* _The task_
Filter the entries, keeping every line with the word "itemization".

:::::

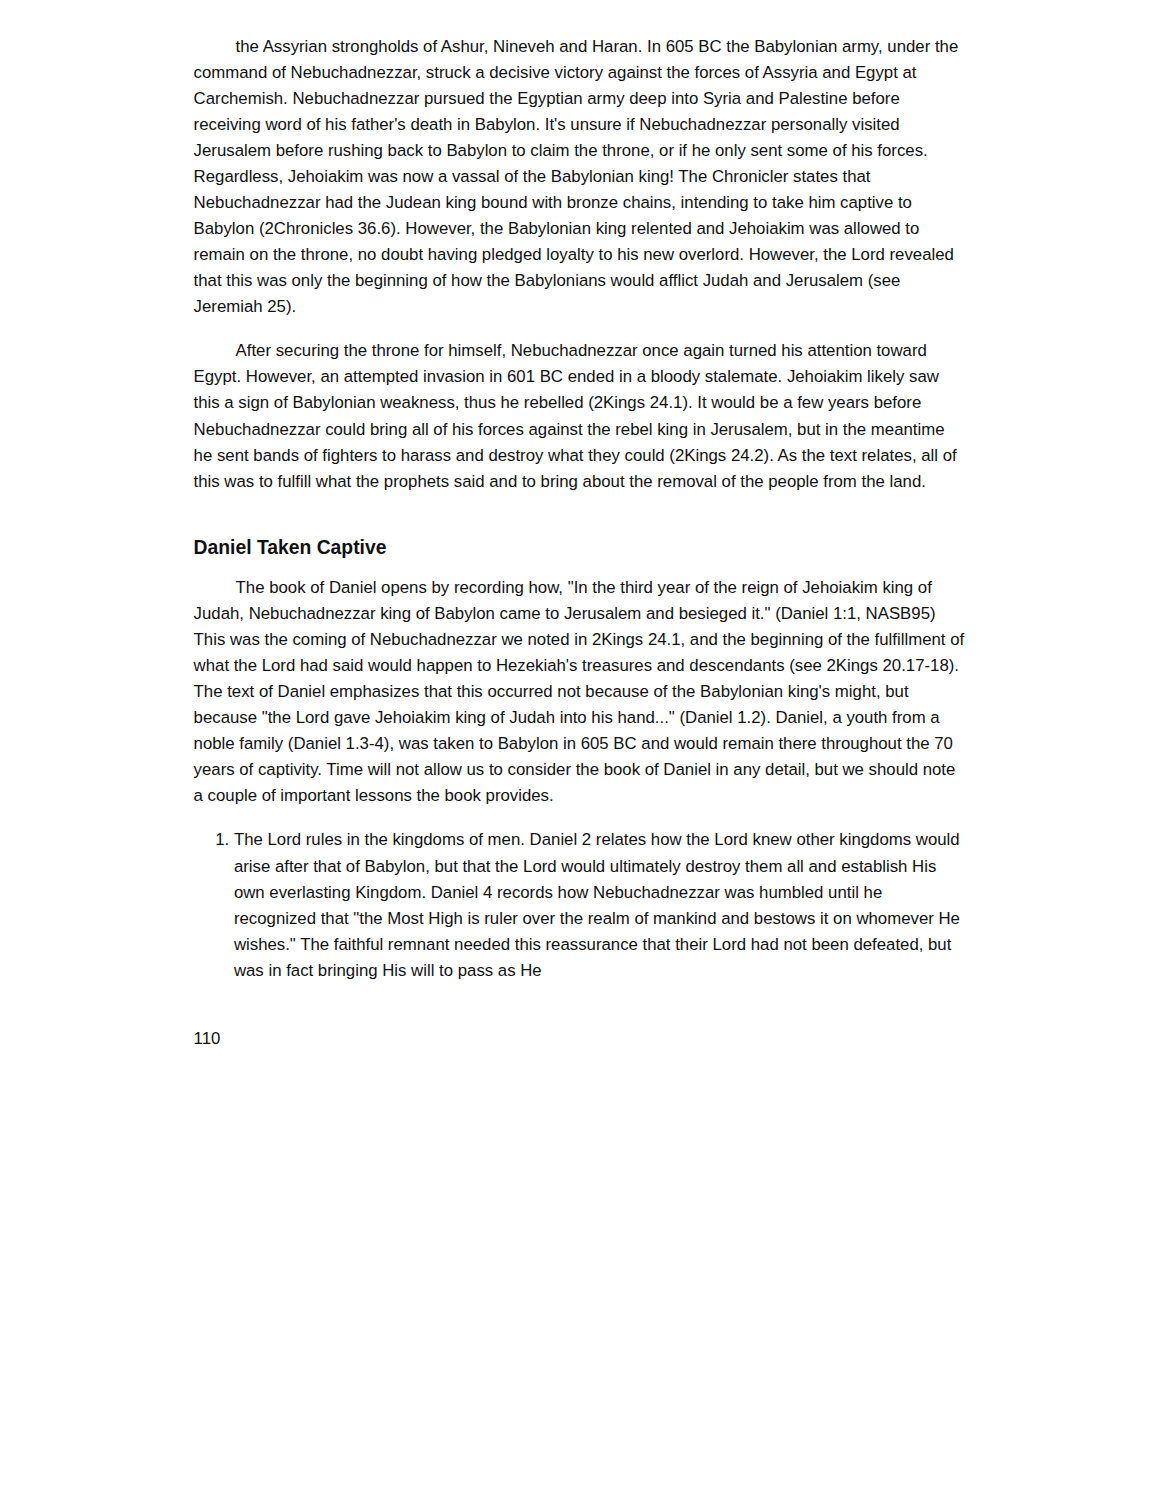the Assyrian strongholds of Ashur, Nineveh and Haran. In 605 BC the Babylonian army, under the command of Nebuchadnezzar, struck a decisive victory against the forces of Assyria and Egypt at Carchemish. Nebuchadnezzar pursued the Egyptian army deep into Syria and Palestine before receiving word of his father's death in Babylon. It's unsure if Nebuchadnezzar personally visited Jerusalem before rushing back to Babylon to claim the throne, or if he only sent some of his forces. Regardless, Jehoiakim was now a vassal of the Babylonian king! The Chronicler states that Nebuchadnezzar had the Judean king bound with bronze chains, intending to take him captive to Babylon (2Chronicles 36.6). However, the Babylonian king relented and Jehoiakim was allowed to remain on the throne, no doubt having pledged loyalty to his new overlord. However, the Lord revealed that this was only the beginning of how the Babylonians would afflict Judah and Jerusalem (see Jeremiah 25).
After securing the throne for himself, Nebuchadnezzar once again turned his attention toward Egypt. However, an attempted invasion in 601 BC ended in a bloody stalemate. Jehoiakim likely saw this a sign of Babylonian weakness, thus he rebelled (2Kings 24.1). It would be a few years before Nebuchadnezzar could bring all of his forces against the rebel king in Jerusalem, but in the meantime he sent bands of fighters to harass and destroy what they could (2Kings 24.2). As the text relates, all of this was to fulfill what the prophets said and to bring about the removal of the people from the land.
Daniel Taken Captive
The book of Daniel opens by recording how, "In the third year of the reign of Jehoiakim king of Judah, Nebuchadnezzar king of Babylon came to Jerusalem and besieged it." (Daniel 1:1, NASB95) This was the coming of Nebuchadnezzar we noted in 2Kings 24.1, and the beginning of the fulfillment of what the Lord had said would happen to Hezekiah's treasures and descendants (see 2Kings 20.17-18). The text of Daniel emphasizes that this occurred not because of the Babylonian king's might, but because "the Lord gave Jehoiakim king of Judah into his hand..." (Daniel 1.2). Daniel, a youth from a noble family (Daniel 1.3-4), was taken to Babylon in 605 BC and would remain there throughout the 70 years of captivity. Time will not allow us to consider the book of Daniel in any detail, but we should note a couple of important lessons the book provides.
The Lord rules in the kingdoms of men. Daniel 2 relates how the Lord knew other kingdoms would arise after that of Babylon, but that the Lord would ultimately destroy them all and establish His own everlasting Kingdom. Daniel 4 records how Nebuchadnezzar was humbled until he recognized that "the Most High is ruler over the realm of mankind and bestows it on whomever He wishes." The faithful remnant needed this reassurance that their Lord had not been defeated, but was in fact bringing His will to pass as He
110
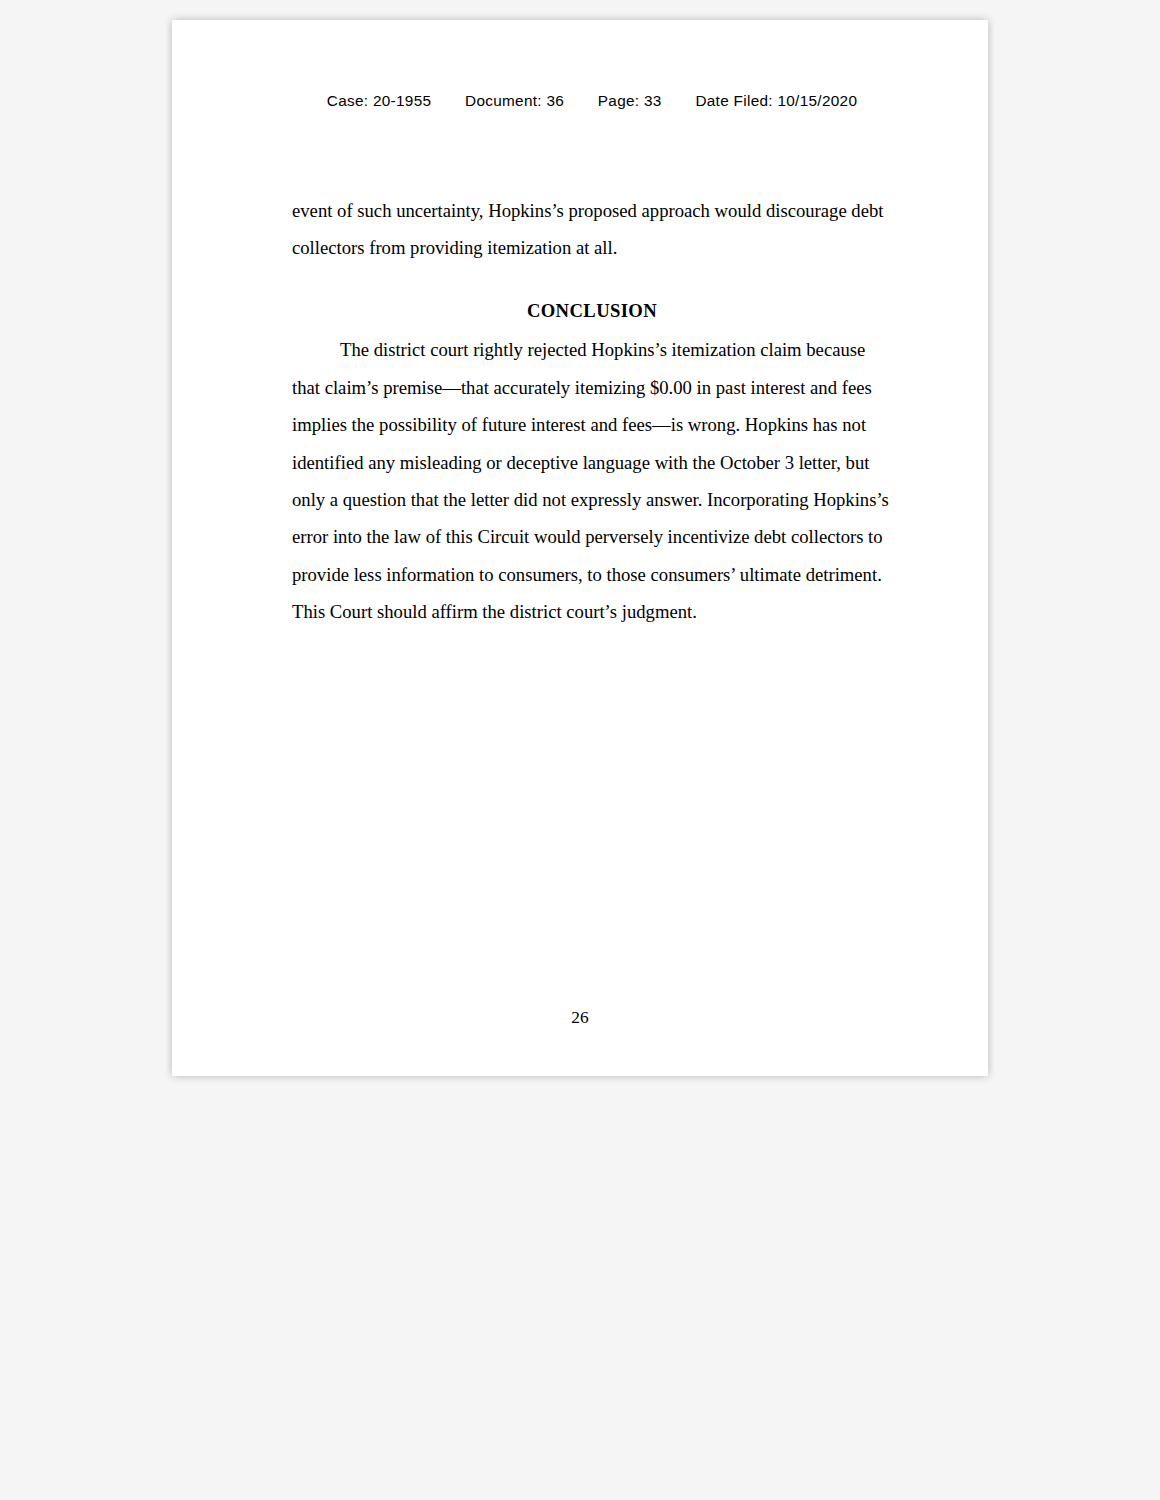Case: 20-1955 Document: 36 Page: 33 Date Filed: 10/15/2020
event of such uncertainty, Hopkins’s proposed approach would discourage debt collectors from providing itemization at all.
CONCLUSION
The district court rightly rejected Hopkins’s itemization claim because that claim’s premise—that accurately itemizing $0.00 in past interest and fees implies the possibility of future interest and fees—is wrong. Hopkins has not identified any misleading or deceptive language with the October 3 letter, but only a question that the letter did not expressly answer. Incorporating Hopkins’s error into the law of this Circuit would perversely incentivize debt collectors to provide less information to consumers, to those consumers’ ultimate detriment. This Court should affirm the district court’s judgment.
26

:::::

* _Written reply_
event of such uncertainty, Hopkins’s proposed approach would discourage debt collectors from providing itemization at all.
The district court rightly rejected Hopkins’s itemization claim because that claim’s premise—that accurately itemizing $0.00 in past interest and fees implies the possibility of future interest and fees—is wrong. Hopkins has not identified any misleading or deceptive language with the October 3 letter, but only a question that the letter did not expressly answer. Incorporating Hopkins’s error into the law of this Circuit would perversely incentivize debt collectors to provide less information to consumers, to those consumers’ ultimate detriment. This Court should affirm the district court’s judgment.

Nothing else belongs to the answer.